I’ve released the first segment of Glop to the CPAN, and it’s called Class::Closure. It’s not directly related to games, but it is in a yak-shaving sort of way. Perl’s class syntax sucks, most Perl programmers agree on that. Both creating a basic class and referring to its members is a pain. So I wrote Class::Closure, which fixes that without using a source filter (if you want it with an ugly source filter, see my Perl6::Classes).

But another thing that games require more than anything else is speed. So I did some benchmarks on Class::Closure, and found that its dispatch was about 4 times slower than the generic object model. Acceptable, but not optimal. I did a few caching tests, and one of them proved promising. If I cached the methods in the class’s symbol table, it turned out to be faster than the traditional object model. So I switched over the whole module to create a new symbol table for each object instead of storing it in a hash, and it’s about twice as fast as the traditional model. As an added bonus, it cleaned up the inheritance scheme somewhat.
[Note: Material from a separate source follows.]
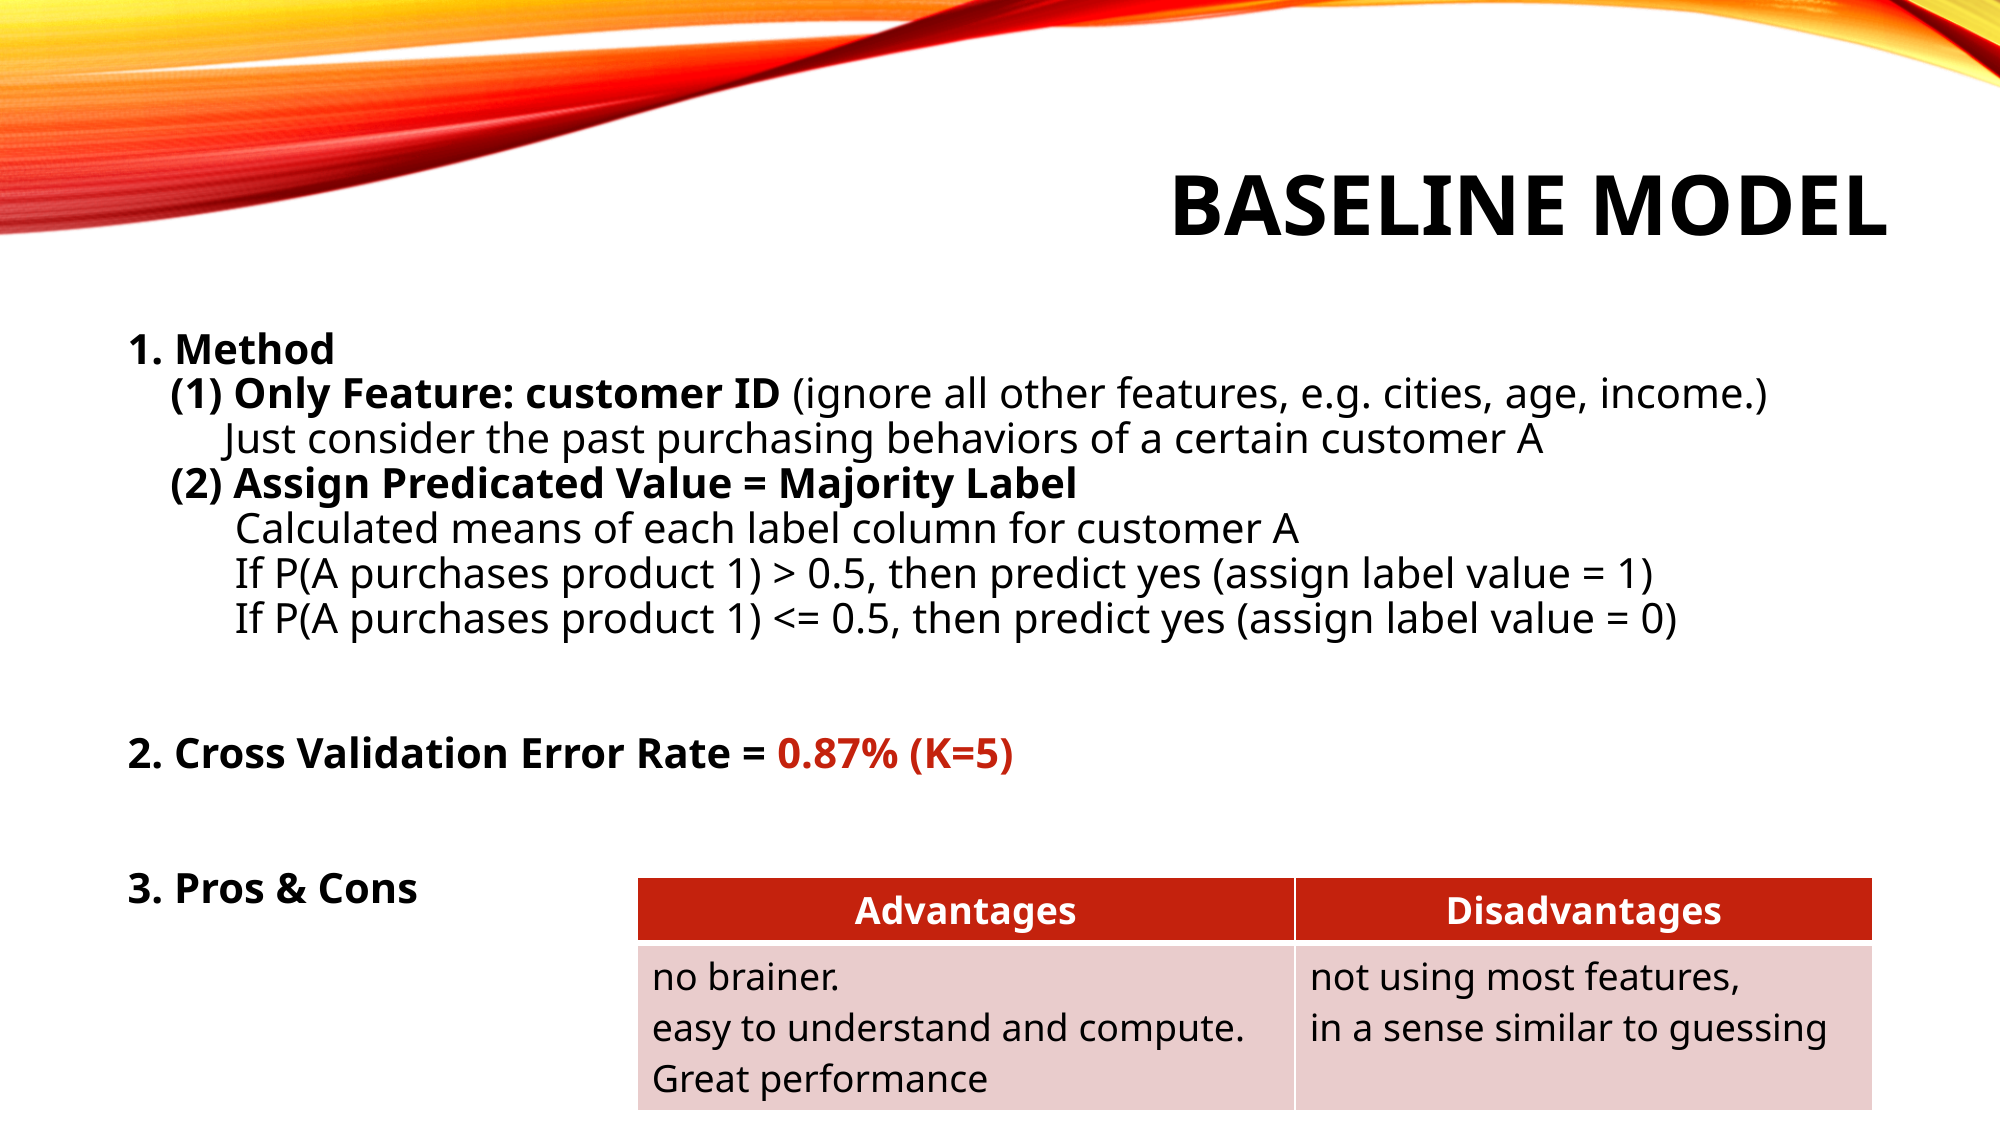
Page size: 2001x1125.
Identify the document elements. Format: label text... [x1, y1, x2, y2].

Auf Wiedersehen, C(?:\+\+)?

I just got SDL_perl working. And you know what that means… C++: so long and good riddance. I shall now be doing my graphical programming in Perl.

I will, of course, still need to tolerate that vile language until the completion of Glop. After that, it will be used as a kind of “assembly”, which I’ll use to streamline the computationally intensive portions of my games when they start suffering, and for that purpose I don’t mind it one bit.

SDL_perl was a pain in the ass to get working on both Mac and Windows. For Mac, I ended up getting the full blown SDL+Perl framework distribution, which still didn’t compile. I had to fish through the source and change all occurances of #include <sdl.h> to #include <SDL/sdl.h>, and likewise with OpenGL. A semi-pain.

On Windows, I learned how to use ppm which comes with the ActiveState distro (my, how that works better than perl -MCPAN -eshell), and then hunted for a working SDL_Perl and OpenGL ppm. Worse yet, SDL::OpenGL doesn’t seem to work; I have to use the older and dirtier OpenGL.pm. And even worse, it doesn’t even break, it just decides not to export (or contain for that matter) any functions. What a pain.

One of Glop’s goals is to make it dead simple to install. I now see how ambitious a goal that is.

Oh, yes, and I’d love to have provided links to all these things, since they were kind of hard to find, but Comcrap’s DNS seems to be broken for the moment. I’ll scan through and fill them in when it comes back.